• **THE TASK**
A single number is the answer here: the count of lines in the records below in which the word "массовой" appears.

Start of Block

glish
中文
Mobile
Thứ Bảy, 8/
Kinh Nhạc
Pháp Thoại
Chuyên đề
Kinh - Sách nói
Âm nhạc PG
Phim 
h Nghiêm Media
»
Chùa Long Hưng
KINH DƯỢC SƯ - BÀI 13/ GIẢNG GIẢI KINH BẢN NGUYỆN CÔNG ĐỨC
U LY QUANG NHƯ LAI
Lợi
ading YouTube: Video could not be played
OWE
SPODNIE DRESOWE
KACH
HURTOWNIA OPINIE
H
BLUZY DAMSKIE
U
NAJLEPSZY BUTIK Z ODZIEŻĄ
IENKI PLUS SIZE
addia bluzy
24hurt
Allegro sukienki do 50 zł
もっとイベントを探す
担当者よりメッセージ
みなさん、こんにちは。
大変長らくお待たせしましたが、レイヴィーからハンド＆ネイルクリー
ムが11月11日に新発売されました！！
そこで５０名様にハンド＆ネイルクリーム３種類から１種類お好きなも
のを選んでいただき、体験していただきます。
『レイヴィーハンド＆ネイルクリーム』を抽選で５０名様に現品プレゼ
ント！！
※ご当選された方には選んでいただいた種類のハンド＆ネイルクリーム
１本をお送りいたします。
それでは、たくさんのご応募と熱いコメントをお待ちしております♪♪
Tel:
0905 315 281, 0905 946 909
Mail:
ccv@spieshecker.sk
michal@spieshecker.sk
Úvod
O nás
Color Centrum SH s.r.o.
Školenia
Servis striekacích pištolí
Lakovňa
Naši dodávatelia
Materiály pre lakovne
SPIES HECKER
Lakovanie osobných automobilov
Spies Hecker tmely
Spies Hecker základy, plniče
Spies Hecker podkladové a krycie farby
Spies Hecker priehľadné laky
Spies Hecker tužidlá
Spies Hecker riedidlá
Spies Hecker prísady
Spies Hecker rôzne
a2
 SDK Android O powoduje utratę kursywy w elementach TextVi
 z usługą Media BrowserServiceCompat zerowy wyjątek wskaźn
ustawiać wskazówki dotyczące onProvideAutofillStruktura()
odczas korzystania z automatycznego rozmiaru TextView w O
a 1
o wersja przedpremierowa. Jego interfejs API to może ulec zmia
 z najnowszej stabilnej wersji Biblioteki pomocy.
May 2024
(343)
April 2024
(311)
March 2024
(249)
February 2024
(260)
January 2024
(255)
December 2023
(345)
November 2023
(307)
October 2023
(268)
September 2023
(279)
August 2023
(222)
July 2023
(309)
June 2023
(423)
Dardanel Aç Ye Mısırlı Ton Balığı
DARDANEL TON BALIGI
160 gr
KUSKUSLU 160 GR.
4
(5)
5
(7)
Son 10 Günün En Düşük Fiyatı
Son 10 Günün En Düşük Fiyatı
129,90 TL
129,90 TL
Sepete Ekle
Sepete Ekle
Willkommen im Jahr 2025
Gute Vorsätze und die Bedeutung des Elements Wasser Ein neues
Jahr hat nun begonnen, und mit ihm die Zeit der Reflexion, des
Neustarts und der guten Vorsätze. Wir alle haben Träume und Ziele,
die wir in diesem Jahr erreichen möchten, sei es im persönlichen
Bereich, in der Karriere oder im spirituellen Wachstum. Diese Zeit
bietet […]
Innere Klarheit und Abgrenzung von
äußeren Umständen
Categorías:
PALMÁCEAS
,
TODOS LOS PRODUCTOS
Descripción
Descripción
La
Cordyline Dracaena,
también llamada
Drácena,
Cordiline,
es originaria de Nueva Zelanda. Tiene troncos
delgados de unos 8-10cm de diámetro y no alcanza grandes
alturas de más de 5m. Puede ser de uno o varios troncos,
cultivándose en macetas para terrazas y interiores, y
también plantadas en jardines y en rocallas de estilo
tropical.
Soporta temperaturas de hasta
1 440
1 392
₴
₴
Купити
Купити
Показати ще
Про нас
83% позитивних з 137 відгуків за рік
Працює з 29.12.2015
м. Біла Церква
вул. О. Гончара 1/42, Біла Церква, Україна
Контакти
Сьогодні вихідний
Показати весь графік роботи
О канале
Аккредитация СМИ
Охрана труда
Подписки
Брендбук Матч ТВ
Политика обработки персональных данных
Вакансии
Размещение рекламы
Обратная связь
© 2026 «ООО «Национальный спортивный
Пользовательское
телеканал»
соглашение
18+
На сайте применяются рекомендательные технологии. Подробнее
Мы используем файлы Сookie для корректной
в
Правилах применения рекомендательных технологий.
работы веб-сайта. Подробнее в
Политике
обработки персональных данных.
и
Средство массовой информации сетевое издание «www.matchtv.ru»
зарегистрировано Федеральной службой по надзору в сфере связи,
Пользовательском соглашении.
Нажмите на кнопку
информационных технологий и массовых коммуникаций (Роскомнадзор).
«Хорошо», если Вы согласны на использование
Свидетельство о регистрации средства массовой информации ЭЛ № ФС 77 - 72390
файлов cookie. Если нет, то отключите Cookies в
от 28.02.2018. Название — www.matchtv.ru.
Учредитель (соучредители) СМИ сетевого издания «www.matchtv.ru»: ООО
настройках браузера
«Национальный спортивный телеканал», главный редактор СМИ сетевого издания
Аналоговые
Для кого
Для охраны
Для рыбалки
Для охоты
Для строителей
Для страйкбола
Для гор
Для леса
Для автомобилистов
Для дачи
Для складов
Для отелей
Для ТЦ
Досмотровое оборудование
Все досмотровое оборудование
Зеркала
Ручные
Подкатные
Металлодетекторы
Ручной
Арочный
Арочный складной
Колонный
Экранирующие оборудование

End of Block

• **THE ANSWER**
2